Annabel, de Kathleen Winter

Quand on se retrouve dans le cadre du club de lecture rdv p.17, il y a forcément plein de livres sur la table autour de laquelle on discute. Des livres qu’on a prévu de lire, des livres qu’on a lus, des livres qu’on veut prêter, des livres qu’on prend en main, dont on lit la quatrième de couverture. Des fois on les repose, des fois on demande à qui c’est, si on peut l’emprunter.

Lorsque j’ai vu cette couverture étrange, que j’ai lu le résumé à l’arrière, j’ai demandé à qui c’était, je n’ai pas bien compris mais Christine m’a dit que je pouvais l’emprunter. Dont acte.

Le résumé

1968, un bourg côtier du Labrador au Canada. Un enfant naît, ni garçon ni fille. Hermaphrodite. Ils sont trois à partager ce secret : les parents et une voisine de confiance. On décide de faire opérer l’enfant ; ce sera Wayne – le choix du père. Mais dans l’eau trouble de l’adolescence, son moi caché, cette Annabel qui l’accompagne comme une ombre, réapparaît. Et avec elle, la vérité. Un magnifique roman sur la différence et l’identité, porté par une langue poétique où vibrent intimement la Nature et les êtres.

Ce que j’en dis…

Encore un livre vers lequel je ne me serais pas tourné spontanément et qui ne m’aurait pas spécialement attiré s’il ne s’était trouvé juste devant moi, sur une table, à portée de main. Parfois la vie est bien faite.

Parfois pas. De l’hermaphrodisme je ne savais pas grand chose sinon sa définition et une blague de Coluche qui disait « Sheila c’est un homme, comme Dave ». Les boomers comprendront. N’empêche, voilà bien une condition pour le moins intrigante, un homme et une femme, les deux dans le même corps, un choix à faire, celui des parents, une chance sur deux de se planter. Ou bien peut-être que le simple fait de faire un choix constitue déjà un plantage.

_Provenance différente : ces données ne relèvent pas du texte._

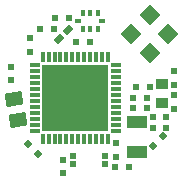
<source format=gtp>
%FSTAX23Y23*%
%MOIN*%
%SFA1B1*%

%IPPOS*%
%AMD18*
4,1,4,-0.024100,-0.027200,0.032000,-0.017300,0.024100,0.027200,-0.032000,0.017300,-0.024100,-0.027200,0.0*
%
%AMD20*
4,1,4,0.002100,0.018700,-0.018700,-0.002100,-0.002100,-0.018700,0.018700,0.002100,0.002100,0.018700,0.0*
%
%AMD24*
4,1,4,-0.034800,0.000000,0.000000,-0.034800,0.034800,0.000000,0.000000,0.034800,-0.034800,0.000000,0.0*
%
%AMD27*
4,1,4,0.000000,-0.015300,0.015300,0.000000,0.000000,0.015300,-0.015300,0.000000,0.000000,-0.015300,0.0*
%
%AMD28*
4,1,4,-0.015300,0.000000,0.000000,-0.015300,0.015300,0.000000,0.000000,0.015300,-0.015300,0.000000,0.0*
%
%ADD15R,0.224410X0.224410*%
%ADD16R,0.011810X0.033470*%
%ADD17R,0.033470X0.011810*%
G04~CAMADD=18~9~0.0~0.0~570.9~452.8~0.0~0.0~0~0.0~0.0~0.0~0.0~0~0.0~0.0~0.0~0.0~0~0.0~0.0~0.0~190.0~640.0~543.0*
%ADD18D18*%
%ADD19R,0.039370X0.035430*%
G04~CAMADD=20~9~0.0~0.0~295.3~236.2~0.0~0.0~0~0.0~0.0~0.0~0.0~0~0.0~0.0~0.0~0.0~0~0.0~0.0~0.0~45.0~374.0~373.0*
%ADD20D20*%
%ADD21R,0.021650X0.021650*%
%ADD22R,0.070870X0.039370*%
%ADD23R,0.021650X0.021650*%
G04~CAMADD=24~10~0.0~492.1~0.0~0.0~0.0~0.0~0~0.0~0.0~0.0~0.0~0~0.0~0.0~0.0~0.0~0~0.0~0.0~0.0~135.0~492.1~0.0*
%ADD24D24*%
%ADD25R,0.015750X0.023620*%
%ADD26R,0.023620X0.015750*%
G04~CAMADD=27~10~0.0~216.5~0.0~0.0~0.0~0.0~0~0.0~0.0~0.0~0.0~0~0.0~0.0~0.0~0.0~0~0.0~0.0~0.0~225.0~216.5~0.0*
%ADD27D27*%
G04~CAMADD=28~10~0.0~216.5~0.0~0.0~0.0~0.0~0~0.0~0.0~0.0~0.0~0~0.0~0.0~0.0~0.0~0~0.0~0.0~0.0~135.0~216.5~0.0*
%ADD28D28*%
%LNkoosh_main_board_v1_2-1*%
%LPD*%
G54D15*
X0025Y00284D03*
G54D16*
X00358Y00148D03*
X00338D03*
X00318D03*
X00299D03*
X00279D03*
X00259D03*
X0024D03*
X0022D03*
X002D03*
X00181D03*
X00161D03*
X00141D03*
Y0042D03*
X00161D03*
X00181D03*
X002D03*
X0022D03*
X0024D03*
X00259D03*
X00279D03*
X00299D03*
X00318D03*
X00338D03*
X00358D03*
G54D17*
X00114Y00175D03*
Y00195D03*
Y00215D03*
Y00234D03*
Y00254D03*
Y00274D03*
Y00294D03*
Y00313D03*
Y00333D03*
Y00353D03*
Y00372D03*
Y00392D03*
X00385D03*
Y00372D03*
Y00353D03*
Y00333D03*
Y00313D03*
Y00294D03*
Y00274D03*
Y00254D03*
Y00234D03*
Y00215D03*
Y00195D03*
Y00175D03*
G54D18*
X00057Y0021D03*
X00045Y00279D03*
G54D19*
X0054Y00268D03*
Y00331D03*
G54D20*
X00194Y00479D03*
X00225Y0051D03*
G54D21*
X00242Y00091D03*
Y00062D03*
X00347D03*
Y00091D03*
X00442Y00285D03*
X00488D03*
Y0025D03*
X00442D03*
X00553Y0022D03*
X00507D03*
X00428Y00055D03*
X00382D03*
X00498Y0032D03*
X00452D03*
X00298Y0047D03*
X00252D03*
X00553Y00185D03*
X00507D03*
X00132Y00515D03*
X00178D03*
X00228Y0055D03*
X00182D03*
G54D22*
X00454Y00203D03*
Y00104D03*
G54D23*
X0058Y00293D03*
Y00247D03*
X0021Y00078D03*
Y00032D03*
X001Y00437D03*
Y00483D03*
X00385Y00087D03*
Y00133D03*
X0058Y00327D03*
Y00373D03*
X00035Y00388D03*
Y00342D03*
G54D24*
X00497Y0056D03*
X00434Y00497D03*
X0056D03*
X00497Y00434D03*
G54D25*
X00274Y00566D03*
X003D03*
X00325D03*
X00274Y00513D03*
X003D03*
X00325D03*
G54D26*
X00339Y0054D03*
X0026D03*
G54D27*
X00093Y00131D03*
X00126Y00098D03*
G54D28*
X00541Y00156D03*
X00508Y00123D03*
M02*
</source>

C’est ce genre de questionnement qu’aborde Kathleen Winter avec Annabel. Mais elle le fait avec une grâce incroyable, une poésie constante et une douceur réconfortante. J’ai beaucoup aimé tout ce livre, particulièrement la fin où, je le dis sans rien spoiler, le père de Wayne lui montre à quel point il l’aime. Avant cela c’est un père rustre, un trappeur qui passe plus de temps dans la forêt que dans sa maison, assorti à une mère dépressive qui lâche prise de plus en plus au fil des années. Il y a une amie qui rêve de devenir chanteuse, et Wayne qui se rêve nageuse soviétique de natation synchronisée.

Il y est aussi question de ponts, de désir féminin dans un corps d’homme, d’une multitude de problèmes que seul un hermaphrodite sera en mesure de rencontrer. S’opère alors la magie de l’empathie : à cette personne que l’on se sera jamais on parvient à s’identifier. C’est le miracle de la littérature et c’est un bonheur inégalable.

L’autrice

Kathleen Winter, née en 1960, a écrit de nombreux textes pour la télévision. Elle est l’auteur d’un recueil de nouvelles, Boys (2007), et d’un roman, Annabel (2010), finaliste pour plusieurs prix prestigieux, dont le Giller Prize, le Prix du Gouverneur général et le prix Orange. Kathleen Winter vit à Montréal avec son mari.

Annabel, de Kathleen Winter est publié chez 10/18.
Le livre de poche de 480 pages est vendu 8,80€.
Paru le 4 septembre 2014.

2 commentaires

  1. Certainement. Mais il n’a pas été réédité apparemment. Donc, à chiner, à emprunter à la bibliothèque ou à ramener d’un club de lecture.